When Hilda caught sight of Omar, she jumped off Sophie’s shoulder and dived back into the underbrush. Omar and Sophie followed the animal into a large clearing. Omar thought that he knew these woods fairly well, but this place was unfamiliar. Huge old trees with trunks as wide as doors circled the area. The tops of the trees touched, creating a canopy of black branches overhead. Some of the trees were weeping willows, and they looked like low, bent heads over the ground. In the middle of the clearing stood a huge granite boulder. It spiked up into the sky like a monument.
“Sophie, it’s so beautiful here—” Omar began. Then he stopped at the sight of a small structure on the far side of the clearing. Its sides looked almost orange in the slanting sun, but as Omar walked closer he saw that they were made of smooth sheets of metal. The roof was metal too, with sheets of glass that Omar realized were solar panels. A small metal tube with smoke curling out of it rose from the roof.
“You live here, Sophie?”
“Yes,” Sophie said, pulling open the metal door. She ran her hand against the wall to find a switch, and the whole thing lit up from the inside. O
mar stepped inside and gasped at what he saw. Every inch of every wall was covered in tiny lines—the same crosshatch from her picture on Facebook. Each line looked like it had been scratched into the metal— etched, Omar remembered the word—with a knife. Some lines were light and feathery; some were dark gashes. Obviously, the walls were covered with some kind of mural, but the detail was so intense that Omar couldn’t make sense of it. For a second, Omar’s eyes took in pieces of the whole—softness, curves or rough patches, watery surfaces, reflecting light, shadow. Omar pressed his back against one wall and focused on the opposite wall.
Faces. That’s what it was. Hundreds of faces— angry, pensive, joyous, desperate faces. Omar slowly turned around. Faces covered the other walls as well. As Omar’s eyes scanned the images, he noticed that as varied as the faces were, they were all similar in one way. Every one showed a teenager.
“Sophie! These are amazing!”
“Thanks,” Sophie said lightly. “It’s my most recent project—a collage of faces.”
“All young faces,” Omar added.
“Yes,” Sophie said. “How perceptive of you. All my subjects are sixteen—the age at which I stopped growing older.
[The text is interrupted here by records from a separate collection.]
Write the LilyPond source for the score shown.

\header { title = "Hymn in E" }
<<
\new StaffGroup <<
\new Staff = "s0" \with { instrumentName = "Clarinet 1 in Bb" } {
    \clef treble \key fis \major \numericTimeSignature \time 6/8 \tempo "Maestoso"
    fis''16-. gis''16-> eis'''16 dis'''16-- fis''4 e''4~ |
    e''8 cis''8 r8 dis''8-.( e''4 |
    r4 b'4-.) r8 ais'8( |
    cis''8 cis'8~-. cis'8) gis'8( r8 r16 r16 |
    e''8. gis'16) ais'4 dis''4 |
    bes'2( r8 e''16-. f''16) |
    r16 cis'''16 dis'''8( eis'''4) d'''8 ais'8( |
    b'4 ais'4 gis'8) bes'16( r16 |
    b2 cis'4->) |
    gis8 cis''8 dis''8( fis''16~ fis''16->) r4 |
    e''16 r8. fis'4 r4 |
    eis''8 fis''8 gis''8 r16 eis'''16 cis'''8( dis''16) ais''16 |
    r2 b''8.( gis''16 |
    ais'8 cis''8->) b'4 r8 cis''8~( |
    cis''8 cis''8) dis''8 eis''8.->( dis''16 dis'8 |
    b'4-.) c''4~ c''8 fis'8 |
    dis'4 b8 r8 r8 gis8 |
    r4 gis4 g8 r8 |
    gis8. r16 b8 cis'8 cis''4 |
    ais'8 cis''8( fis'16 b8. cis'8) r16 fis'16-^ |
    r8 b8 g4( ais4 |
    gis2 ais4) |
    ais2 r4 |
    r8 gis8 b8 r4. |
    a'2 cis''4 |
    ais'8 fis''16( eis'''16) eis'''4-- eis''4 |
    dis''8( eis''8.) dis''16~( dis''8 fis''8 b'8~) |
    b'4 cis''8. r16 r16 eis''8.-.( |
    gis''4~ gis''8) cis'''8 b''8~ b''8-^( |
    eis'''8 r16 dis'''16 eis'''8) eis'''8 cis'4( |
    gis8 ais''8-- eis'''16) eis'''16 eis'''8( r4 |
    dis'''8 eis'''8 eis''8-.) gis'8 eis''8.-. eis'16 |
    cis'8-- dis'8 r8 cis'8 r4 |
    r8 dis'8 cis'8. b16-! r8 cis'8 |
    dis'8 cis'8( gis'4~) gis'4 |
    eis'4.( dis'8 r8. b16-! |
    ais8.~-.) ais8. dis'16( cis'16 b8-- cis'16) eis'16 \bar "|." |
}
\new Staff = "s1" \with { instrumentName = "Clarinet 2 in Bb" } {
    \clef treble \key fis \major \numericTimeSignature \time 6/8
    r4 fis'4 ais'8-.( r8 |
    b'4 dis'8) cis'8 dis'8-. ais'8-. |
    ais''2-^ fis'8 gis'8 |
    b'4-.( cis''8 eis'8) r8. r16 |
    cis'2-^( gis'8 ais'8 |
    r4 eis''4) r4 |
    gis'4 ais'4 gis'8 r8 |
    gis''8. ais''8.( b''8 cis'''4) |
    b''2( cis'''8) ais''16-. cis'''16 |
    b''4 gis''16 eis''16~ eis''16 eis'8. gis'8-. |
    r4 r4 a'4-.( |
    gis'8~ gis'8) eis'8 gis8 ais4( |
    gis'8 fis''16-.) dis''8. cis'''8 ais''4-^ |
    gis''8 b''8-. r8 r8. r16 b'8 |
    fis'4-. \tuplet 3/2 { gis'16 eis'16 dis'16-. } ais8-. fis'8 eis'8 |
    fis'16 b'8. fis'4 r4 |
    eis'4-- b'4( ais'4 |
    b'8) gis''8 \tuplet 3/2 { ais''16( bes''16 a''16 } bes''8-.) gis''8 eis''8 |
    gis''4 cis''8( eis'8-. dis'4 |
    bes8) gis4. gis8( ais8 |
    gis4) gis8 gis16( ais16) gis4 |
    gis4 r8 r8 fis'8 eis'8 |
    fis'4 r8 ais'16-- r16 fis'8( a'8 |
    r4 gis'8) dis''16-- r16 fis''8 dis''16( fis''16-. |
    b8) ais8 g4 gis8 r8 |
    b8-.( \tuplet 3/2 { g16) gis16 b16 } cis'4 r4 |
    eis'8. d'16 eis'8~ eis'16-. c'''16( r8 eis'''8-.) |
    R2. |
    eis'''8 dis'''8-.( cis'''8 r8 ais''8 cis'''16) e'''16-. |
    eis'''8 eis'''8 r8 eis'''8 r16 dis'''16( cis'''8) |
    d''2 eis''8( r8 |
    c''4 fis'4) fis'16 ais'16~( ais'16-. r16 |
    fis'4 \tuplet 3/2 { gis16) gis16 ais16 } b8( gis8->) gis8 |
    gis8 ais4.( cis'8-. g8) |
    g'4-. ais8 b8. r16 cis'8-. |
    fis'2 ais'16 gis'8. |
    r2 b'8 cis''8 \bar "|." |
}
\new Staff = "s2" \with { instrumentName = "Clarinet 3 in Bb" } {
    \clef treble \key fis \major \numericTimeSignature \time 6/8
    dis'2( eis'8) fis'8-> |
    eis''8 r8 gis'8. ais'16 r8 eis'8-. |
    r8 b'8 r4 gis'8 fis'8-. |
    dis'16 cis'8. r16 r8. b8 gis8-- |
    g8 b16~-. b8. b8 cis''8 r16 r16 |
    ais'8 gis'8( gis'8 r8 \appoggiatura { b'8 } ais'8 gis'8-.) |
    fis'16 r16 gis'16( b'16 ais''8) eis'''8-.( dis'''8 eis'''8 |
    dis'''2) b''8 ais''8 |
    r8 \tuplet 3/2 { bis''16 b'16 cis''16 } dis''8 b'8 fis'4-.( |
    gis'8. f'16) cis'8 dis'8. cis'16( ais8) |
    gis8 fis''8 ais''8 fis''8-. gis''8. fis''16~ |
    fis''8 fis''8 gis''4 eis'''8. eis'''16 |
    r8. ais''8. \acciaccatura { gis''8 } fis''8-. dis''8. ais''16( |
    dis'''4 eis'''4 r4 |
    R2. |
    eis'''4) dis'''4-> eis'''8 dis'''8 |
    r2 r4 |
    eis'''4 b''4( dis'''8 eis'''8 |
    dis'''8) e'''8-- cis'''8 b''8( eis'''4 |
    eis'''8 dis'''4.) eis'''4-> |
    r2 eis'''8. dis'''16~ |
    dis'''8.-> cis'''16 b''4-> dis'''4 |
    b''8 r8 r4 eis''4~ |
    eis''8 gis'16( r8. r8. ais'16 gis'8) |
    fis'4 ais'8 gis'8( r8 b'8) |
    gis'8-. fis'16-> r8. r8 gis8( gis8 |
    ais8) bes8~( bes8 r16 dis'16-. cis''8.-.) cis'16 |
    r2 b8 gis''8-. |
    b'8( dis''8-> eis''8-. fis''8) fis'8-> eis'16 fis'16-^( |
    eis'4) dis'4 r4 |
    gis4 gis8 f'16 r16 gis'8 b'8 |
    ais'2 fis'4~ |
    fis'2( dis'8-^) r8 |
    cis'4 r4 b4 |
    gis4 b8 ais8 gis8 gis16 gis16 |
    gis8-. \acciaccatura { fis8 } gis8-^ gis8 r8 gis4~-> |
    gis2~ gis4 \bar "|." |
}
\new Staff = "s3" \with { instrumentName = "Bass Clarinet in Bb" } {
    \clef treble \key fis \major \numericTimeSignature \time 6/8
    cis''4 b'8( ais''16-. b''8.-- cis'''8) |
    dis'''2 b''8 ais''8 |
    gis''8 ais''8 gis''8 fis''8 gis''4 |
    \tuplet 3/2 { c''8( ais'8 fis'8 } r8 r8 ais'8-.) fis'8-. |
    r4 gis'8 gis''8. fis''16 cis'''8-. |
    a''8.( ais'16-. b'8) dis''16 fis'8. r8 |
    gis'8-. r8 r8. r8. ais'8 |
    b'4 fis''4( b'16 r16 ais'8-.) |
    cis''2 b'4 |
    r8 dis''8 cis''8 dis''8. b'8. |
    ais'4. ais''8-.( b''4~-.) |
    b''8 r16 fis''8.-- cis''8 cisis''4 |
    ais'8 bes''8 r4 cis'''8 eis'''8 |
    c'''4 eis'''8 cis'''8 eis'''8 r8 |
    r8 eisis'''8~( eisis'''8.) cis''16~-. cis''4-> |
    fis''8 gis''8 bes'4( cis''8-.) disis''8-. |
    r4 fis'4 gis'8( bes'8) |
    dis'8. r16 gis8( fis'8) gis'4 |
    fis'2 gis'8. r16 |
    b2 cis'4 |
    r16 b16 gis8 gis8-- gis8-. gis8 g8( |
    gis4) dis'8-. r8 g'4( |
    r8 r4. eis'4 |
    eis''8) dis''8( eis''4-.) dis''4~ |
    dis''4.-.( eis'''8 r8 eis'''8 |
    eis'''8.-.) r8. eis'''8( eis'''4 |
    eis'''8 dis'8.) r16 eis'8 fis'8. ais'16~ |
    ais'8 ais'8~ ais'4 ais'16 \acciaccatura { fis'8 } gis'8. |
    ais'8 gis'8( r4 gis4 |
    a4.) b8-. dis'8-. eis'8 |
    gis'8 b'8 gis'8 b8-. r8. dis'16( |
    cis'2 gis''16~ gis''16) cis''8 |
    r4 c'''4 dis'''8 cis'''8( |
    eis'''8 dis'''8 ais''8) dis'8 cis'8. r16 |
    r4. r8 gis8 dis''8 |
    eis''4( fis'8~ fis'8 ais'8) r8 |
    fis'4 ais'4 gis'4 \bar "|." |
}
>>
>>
I consider the piece a testament to my perpetual youth.”
Sophie waved her arms toward a pile of colorful pillows against the far corner. “Have a seat, please.”
Omar sat down awkwardly on the pile, and Sophie laughed a little. “I hate furniture. It’s so . . . oppressive,” she said with another wave of her hand.
Omar looked around. Besides the pillows, the only other “furniture” was a woodstove and a laundry basket spilling over with Sophie’s clothes. Wires from a laptop on the floor led outside to some kind of solar-powered generator.
“Would you like some tea?” Sophie asked politely, and Omar noticed some mugs and other kitchen items in an orange milk crate beside the woodstove.
“Um, sure,” Omar said. He watched Sophie pull out a clay jar and scoop some black leaves into the mugs. She took the kettle and went outside. When she came back, it was filled with water.